On Tue, Feb 05, 2019 at 04:26:54PM +0100, Oliver Smith wrote:
Hi Harald,
On 2/5/19 11:13 AM, Harald Welte wrote:
I would argue we should introduce a new
"global title" IE which contains
* BCD digits
* nature of address / type of number
* numbering plan indicator
This would basically correspond to a SCCP global title, see osmo_sccp_gt in sccp_sap.h
This is the most flexible way to encode any MSISDN, IMSI, ...
just my thoughts...
this sounds good to me. But I'm also curious about Neels' opinion about
the matter, since he had drafted all these new messages.
I thought I had modeled this after the ASN.1 in 3GPP TS 29.002 for
handoverNumber, which says:
PrepareHO-Res ::= [3] SEQUENCE {
handoverNumber [0] ISDN-AddressString
and
ISDN-AddressString ::= AddressString (SIZE (1..maxISDN-AddressLength))
-- This type is used to represent ISDN numbers.
maxISDN-AddressLength INTEGER ::= 9
But my GSUP spec is certainly not an ISDN-AddressString.

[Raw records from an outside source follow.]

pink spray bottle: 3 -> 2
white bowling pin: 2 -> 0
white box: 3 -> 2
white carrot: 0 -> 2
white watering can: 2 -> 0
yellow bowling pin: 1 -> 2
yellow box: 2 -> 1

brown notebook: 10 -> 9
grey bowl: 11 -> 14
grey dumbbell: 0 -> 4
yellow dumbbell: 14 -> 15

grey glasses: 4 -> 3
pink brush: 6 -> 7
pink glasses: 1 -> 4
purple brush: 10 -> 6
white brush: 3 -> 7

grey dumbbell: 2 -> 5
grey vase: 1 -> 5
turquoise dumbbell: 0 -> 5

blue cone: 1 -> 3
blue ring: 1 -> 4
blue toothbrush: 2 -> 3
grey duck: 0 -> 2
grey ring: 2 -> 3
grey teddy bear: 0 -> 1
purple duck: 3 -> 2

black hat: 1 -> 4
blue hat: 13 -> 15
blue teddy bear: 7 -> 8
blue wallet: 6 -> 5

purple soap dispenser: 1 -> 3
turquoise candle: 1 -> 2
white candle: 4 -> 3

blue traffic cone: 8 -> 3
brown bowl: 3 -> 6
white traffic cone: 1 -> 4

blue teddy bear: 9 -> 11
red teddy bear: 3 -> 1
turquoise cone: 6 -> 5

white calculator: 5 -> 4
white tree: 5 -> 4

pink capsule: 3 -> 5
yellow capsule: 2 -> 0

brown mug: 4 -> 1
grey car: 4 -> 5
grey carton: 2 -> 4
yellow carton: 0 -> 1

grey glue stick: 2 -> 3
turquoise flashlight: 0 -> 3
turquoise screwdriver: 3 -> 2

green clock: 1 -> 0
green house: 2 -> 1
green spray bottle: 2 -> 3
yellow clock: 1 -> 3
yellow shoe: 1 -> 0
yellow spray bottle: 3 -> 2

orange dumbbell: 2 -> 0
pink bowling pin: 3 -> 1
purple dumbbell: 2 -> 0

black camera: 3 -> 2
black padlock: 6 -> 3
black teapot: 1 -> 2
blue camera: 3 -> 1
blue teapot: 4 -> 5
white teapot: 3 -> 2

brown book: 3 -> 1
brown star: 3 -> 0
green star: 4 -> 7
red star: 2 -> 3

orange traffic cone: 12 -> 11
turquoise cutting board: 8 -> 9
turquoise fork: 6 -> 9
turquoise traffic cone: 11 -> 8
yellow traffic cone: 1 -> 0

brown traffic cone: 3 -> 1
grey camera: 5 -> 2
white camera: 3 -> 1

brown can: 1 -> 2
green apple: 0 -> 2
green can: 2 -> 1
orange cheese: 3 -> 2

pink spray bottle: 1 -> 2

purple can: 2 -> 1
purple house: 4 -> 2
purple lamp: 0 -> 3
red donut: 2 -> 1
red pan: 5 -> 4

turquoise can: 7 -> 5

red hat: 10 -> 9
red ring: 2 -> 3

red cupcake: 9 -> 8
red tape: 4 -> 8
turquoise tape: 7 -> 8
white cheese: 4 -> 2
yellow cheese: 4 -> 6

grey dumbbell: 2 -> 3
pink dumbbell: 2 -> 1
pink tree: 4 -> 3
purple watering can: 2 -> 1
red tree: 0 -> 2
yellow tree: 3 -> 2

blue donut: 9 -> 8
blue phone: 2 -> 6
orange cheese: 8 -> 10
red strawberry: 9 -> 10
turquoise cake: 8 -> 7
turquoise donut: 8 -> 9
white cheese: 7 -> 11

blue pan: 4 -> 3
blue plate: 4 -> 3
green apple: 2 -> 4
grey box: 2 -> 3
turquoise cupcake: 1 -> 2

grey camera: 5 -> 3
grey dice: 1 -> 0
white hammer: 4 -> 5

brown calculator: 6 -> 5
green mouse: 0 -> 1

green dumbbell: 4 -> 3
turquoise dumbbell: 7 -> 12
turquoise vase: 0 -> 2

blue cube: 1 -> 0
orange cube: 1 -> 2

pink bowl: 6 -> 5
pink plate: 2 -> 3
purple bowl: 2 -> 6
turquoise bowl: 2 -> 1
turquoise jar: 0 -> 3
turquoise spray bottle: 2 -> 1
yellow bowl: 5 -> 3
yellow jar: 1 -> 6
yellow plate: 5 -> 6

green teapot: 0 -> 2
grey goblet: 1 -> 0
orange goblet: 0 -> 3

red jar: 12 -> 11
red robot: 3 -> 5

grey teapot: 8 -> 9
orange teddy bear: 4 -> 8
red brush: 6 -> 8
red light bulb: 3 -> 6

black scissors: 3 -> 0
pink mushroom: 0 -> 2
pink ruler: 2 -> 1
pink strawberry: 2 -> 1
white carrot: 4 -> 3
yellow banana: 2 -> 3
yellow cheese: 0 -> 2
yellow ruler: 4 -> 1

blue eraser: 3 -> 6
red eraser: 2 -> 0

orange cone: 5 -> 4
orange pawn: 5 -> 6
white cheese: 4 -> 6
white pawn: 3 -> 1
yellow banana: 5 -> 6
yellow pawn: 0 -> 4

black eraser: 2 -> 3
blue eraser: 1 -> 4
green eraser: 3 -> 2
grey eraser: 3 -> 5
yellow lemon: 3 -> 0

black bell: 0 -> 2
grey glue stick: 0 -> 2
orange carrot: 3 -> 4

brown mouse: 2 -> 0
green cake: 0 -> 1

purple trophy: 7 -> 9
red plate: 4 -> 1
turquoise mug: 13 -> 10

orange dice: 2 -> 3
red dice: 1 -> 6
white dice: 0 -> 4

Instead, I got this from our live inter-MSC handover trace, where I see in
wireshark:
handoverNumber: 91940000000032
1... .... = Extension: No Extension
.001 .... = Nature of number: International Number (0x1)
.... 0001 = Number plan: ISDN/Telephony Numbering (Rec ITU-T E.164) (0x1)
E.164 number (MSISDN): 490000000023
Country Code: Germany (49)
Now I'm a bit confused about the discrepancy between the spec's ASN.1 and the
trace we got (notably, also wireshark's dissector).
What we see in the trace seems to match this instead, also 29.002:
AddressString ::= OCTET STRING (SIZE (1..maxAddressLength))
-- This type is used to represent a number for addressing
-- purposes. It is composed of
-- a) one octet for nature of address, and numbering plan indicator.
-- b) digits of an address encoded as TBCD-String.
-- a) The first octet includes a one bit extension indicator, a
-- 3 bits nature of address indicator and a 4 bits numbering
-- plan indicator, encoded as follows:
-- bit 8: 1 (no extension)
--
-- bits 765: nature of address indicator
-- 000 unknown
-- 001 international number
-- 010 national significant number
-- 011 network specific number
-- 100 subscriber number
-- 101 reserved
-- 110 abbreviated number
-- 111 reserved for extension
--
-- bits 4321: numbering plan indicator
--
[...]
Where would the "extension" bit go, if we
use the "global title" IE?
I don't even know what this "1 = Extension: No Extension" is supposed to
mean.
Above, it simply defines that the bit should always be 1 and mean "no
extension". wtf. If it's always 1 anyway, it wouldn't matter if we drop it.
Now you know all the facts that I know, I'm currently not certain what would be
the best to do. Can you figure it out?